___ Entries supplied ___

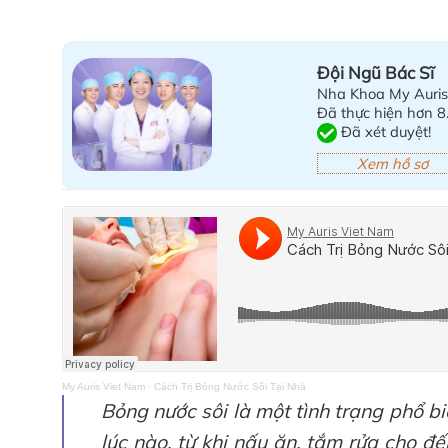
Đội Ngũ Bác Sĩ
Nha Khoa My Auri
Đã thực hiện hơn 8
Đã xét duyệt!
Xem hồ sơ
My Auris Viet Nam
·
Cách Trị Bỏng Nước Sôi Tại Nhà
Bỏng nước sôi là một tình trạng phổ b
lúc nào, từ khi nấu ăn, tắm rửa cho đế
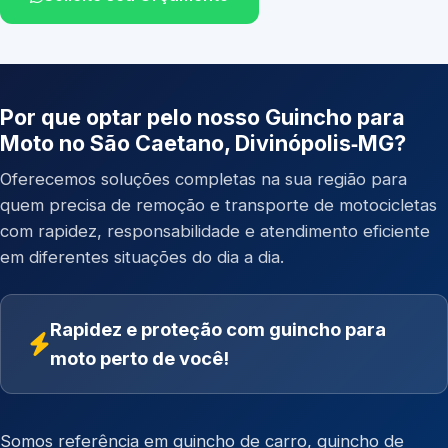
Por que optar pelo nosso Guincho para
Moto no São Caetano, Divinópolis‑MG?
Oferecemos soluções completas na sua região para
quem precisa de remoção e transporte de motocicletas
com rapidez, responsabilidade e atendimento eficiente
em diferentes situações do dia a dia.
Rapidez e proteção com guincho para
moto perto de você!
Somos referência em
guincho de carro
,
guincho de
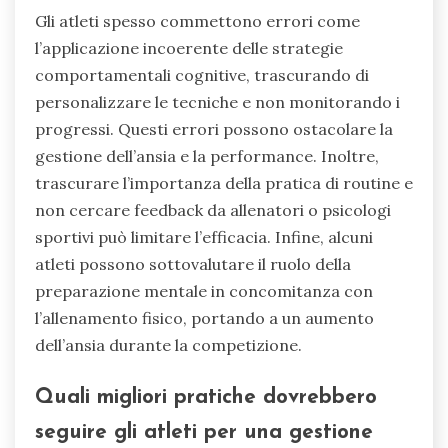
Gli atleti spesso commettono errori come
l’applicazione incoerente delle strategie
comportamentali cognitive, trascurando di
personalizzare le tecniche e non monitorando i
progressi. Questi errori possono ostacolare la
gestione dell’ansia e la performance. Inoltre,
trascurare l’importanza della pratica di routine e
non cercare feedback da allenatori o psicologi
sportivi può limitare l’efficacia. Infine, alcuni
atleti possono sottovalutare il ruolo della
preparazione mentale in concomitanza con
l’allenamento fisico, portando a un aumento
dell’ansia durante la competizione.
Quali migliori pratiche dovrebbero
seguire gli atleti per una gestione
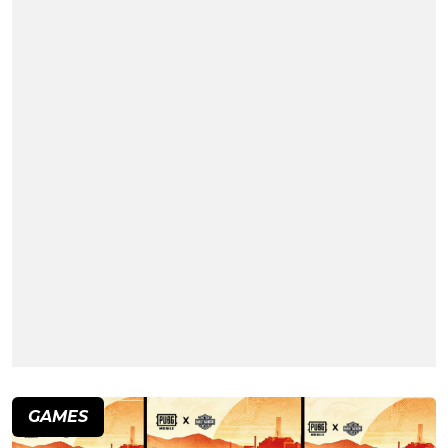
GAMES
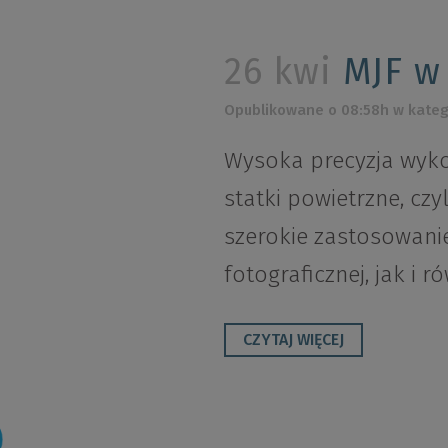
26 kwi
MJF w
Opublikowane o 08:58h
w kateg
Wysoka precyzja wyko
statki powietrzne, czy
szerokie zastosowanie
fotograficznej, jak i ró
CZYTAJ WIĘCEJ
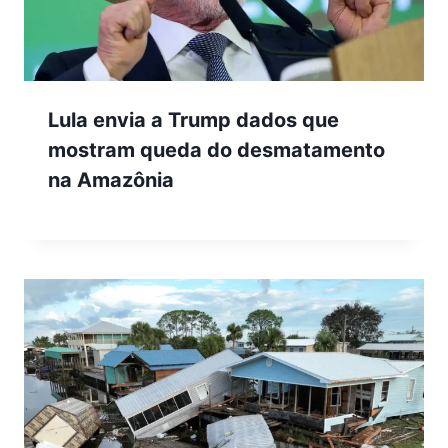
Lula envia a Trump dados que
mostram queda do desmatamento
na Amazônia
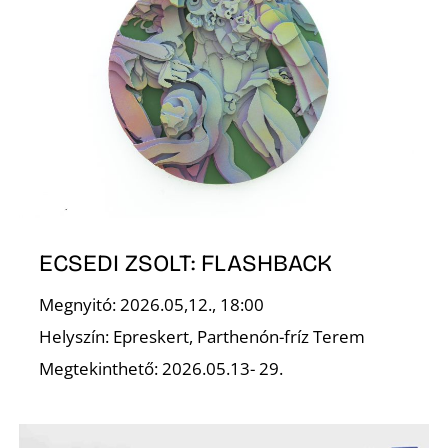
ECSEDI ZSOLT: FLASHBACK
Megnyitó: 2026.05,12., 18:00
Helyszín: Epreskert, Parthenón-fríz Terem
Megtekinthető: 2026.05.13- 29.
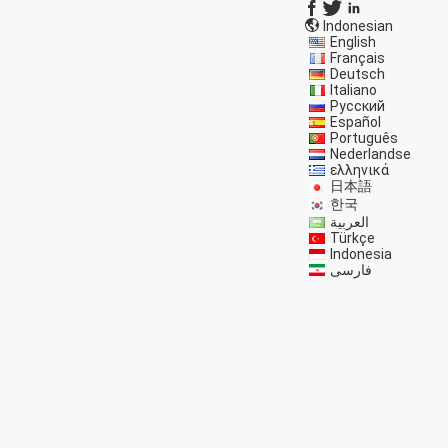
Indonesian
English
Français
Deutsch
Italiano
Русский
Español
Português
Nederlandse
ελληνικά
日本語
한국
العربية
Türkçe
Indonesia
فارسی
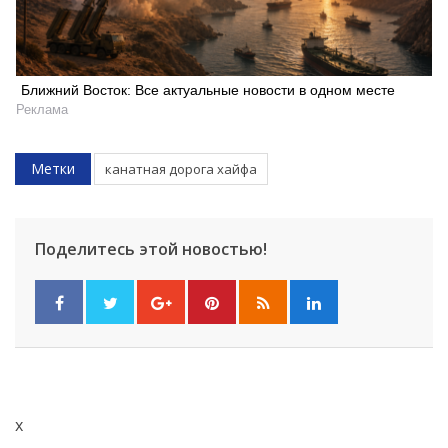
Ближний Восток: Все актуальные новости в одном месте
Реклама
Метки
канатная дорога хайфа
Поделитесь этой новостью!
Искать
x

___

Write out all of the data above exactly, pictures excluded.

Đội Ngũ Bác Sĩ
Nha Khoa My Auri
Đã thực hiện hơn 8
Đã xét duyệt!
Xem hồ sơ
My Auris Viet Nam
·
Cách Trị Bỏng Nước Sôi Tại Nhà
Bỏng nước sôi là một tình trạng phổ b
lúc nào, từ khi nấu ăn, tắm rửa cho đế
Por que optar pelo nosso Guincho para
Moto no São Caetano, Divinópolis‑MG?
Oferecemos soluções completas na sua região para
quem precisa de remoção e transporte de motocicletas
com rapidez, responsabilidade e atendimento eficiente
em diferentes situações do dia a dia.
Rapidez e proteção com guincho para
moto perto de você!
Somos referência em
guincho de carro
,
guincho de
Gli atleti spesso commettono errori come
l’applicazione incoerente delle strategie
comportamentali cognitive, trascurando di
personalizzare le tecniche e non monitorando i
progressi. Questi errori possono ostacolare la
gestione dell’ansia e la performance. Inoltre,
trascurare l’importanza della pratica di routine e
non cercare feedback da allenatori o psicologi
sportivi può limitare l’efficacia. Infine, alcuni
atleti possono sottovalutare il ruolo della
preparazione mentale in concomitanza con
l’allenamento fisico, portando a un aumento
dell’ansia durante la competizione.
Quali migliori pratiche dovrebbero
seguire gli atleti per una gestione
GAMES
26 kwi
MJF w
Opublikowane o 08:58h
w kateg
Wysoka precyzja wyko
statki powietrzne, czy
szerokie zastosowanie
fotograficznej, jak i ró
CZYTAJ WIĘCEJ
Lula envia a Trump dados que
mostram queda do desmatamento
na Amazônia
ECSEDI ZSOLT: FLASHBACK
Megnyitó: 2026.05,12., 18:00
Helyszín: Epreskert, Parthenón-fríz Terem
Megtekinthető: 2026.05.13- 29.
Indonesian
English
Français
Deutsch
Italiano
Русский
Español
Português
Nederlandse
ελληνικά
日本語
한국
العربية
Türkçe
Indonesia
فارسی
Ближний Восток: Все актуальные новости в одном месте
Реклама
Метки
канатная дорога хайфа
Поделитесь этой новостью!
Искать
x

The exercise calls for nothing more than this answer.